The Moon Festival is celebrated on the 15th day of the 8th Lunar Month and has been a huge celebration in mainland China for around 3000 years. There it is known as middle autumn festival (???) and it marks the end of summer harvest. So apart from the abundance food around at this time of year, legends and traditions were developed over time that are still celebrated today.
It all started as a way to give thanks for a bountiful harvest.
Legend has it that a famous archer HouYi shot down nine out of ten suns, saving the earth from being scorched. As a reward the Queen of Heaven gifted him the Elixir of Life, which grants immortality.
Hou Yi could not live without his wife Chang’e, instead of drinking it he gave it to her for safekeeping. However, there was attempt to steal it from her while Hou Yi was hunting by one of his disciples Peng Meng. To prevent this from happening Chang’e drank the Elixir and floated up into the heavens to live out eternity.

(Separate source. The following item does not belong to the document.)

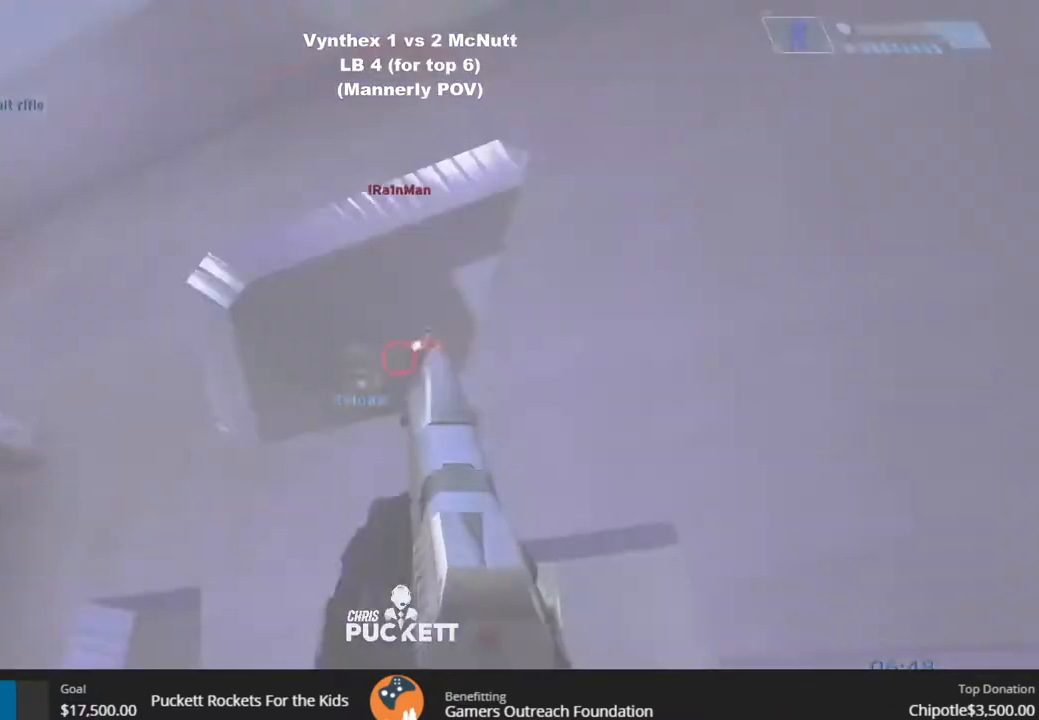
{"buttons": ["R2"], "left_stick": "up-left", "right_stick": "center", "events": [[33, "right_stick", "up"], [150, "left_stick", "up-left"], [267, "right_stick", "center"]]}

To stay close to her beloved Hou Yi she chose to stay at the closest place possible, the moon. When Hou Yi returned he was devastated and furious. He shouted to the heavens and discovered that the moon was so very bright and clear that night and caught sight of a swaying figure that resembled Chang’e.
To honour her Hou Yi burned incense and placed fresh food and moon cakes on a table.
Of course, the 15th day of the 8th lunar month falls on an equinox. On the day of an equinox duration of time during night and day are approximately the same all over the planet. Marking the beginning of Autumn in the northern hemisphere and Spring in the southern Hemisphere.